> What this task involves: Print the data verbatim. Leave every image out.

> Given entries:

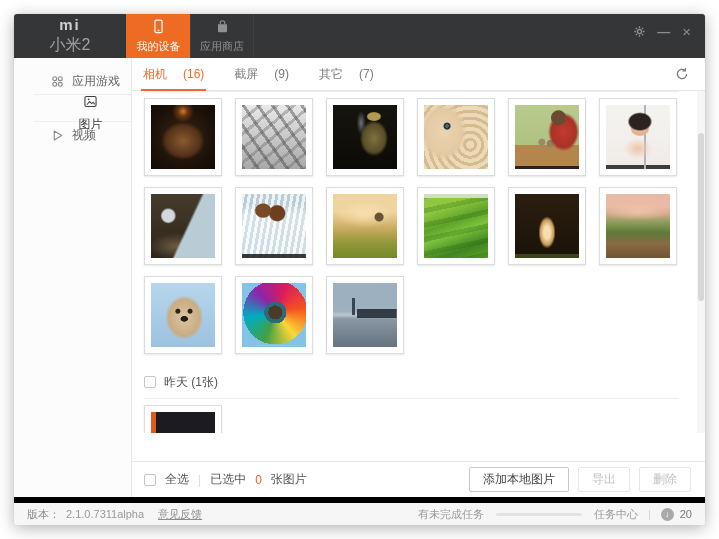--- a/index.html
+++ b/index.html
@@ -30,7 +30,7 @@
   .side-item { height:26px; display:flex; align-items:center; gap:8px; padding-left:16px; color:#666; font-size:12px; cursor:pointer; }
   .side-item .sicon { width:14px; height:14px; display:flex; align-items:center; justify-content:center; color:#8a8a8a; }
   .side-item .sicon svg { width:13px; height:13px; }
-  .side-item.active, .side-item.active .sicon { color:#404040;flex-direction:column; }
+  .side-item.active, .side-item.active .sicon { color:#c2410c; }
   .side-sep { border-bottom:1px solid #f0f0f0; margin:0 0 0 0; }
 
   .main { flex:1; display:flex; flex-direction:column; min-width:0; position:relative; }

> Exercise result:
--- a/index.html
+++ b/index.html
@@ -30,7 +30,7 @@
   .side-item { height:26px; display:flex; align-items:center; gap:8px; padding-left:16px; color:#666; font-size:12px; cursor:pointer; }
   .side-item .sicon { width:14px; height:14px; display:flex; align-items:center; justify-content:center; color:#8a8a8a; }
   .side-item .sicon svg { width:13px; height:13px; }
-  .side-item.active, .side-item.active .sicon { color:#404040;flex-direction:column; }
+  .side-item.active, .side-item.active .sicon { color:#c2410c; }
   .side-sep { border-bottom:1px solid #f0f0f0; margin:0 0 0 0; }
 
   .main { flex:1; display:flex; flex-direction:column; min-width:0; position:relative; }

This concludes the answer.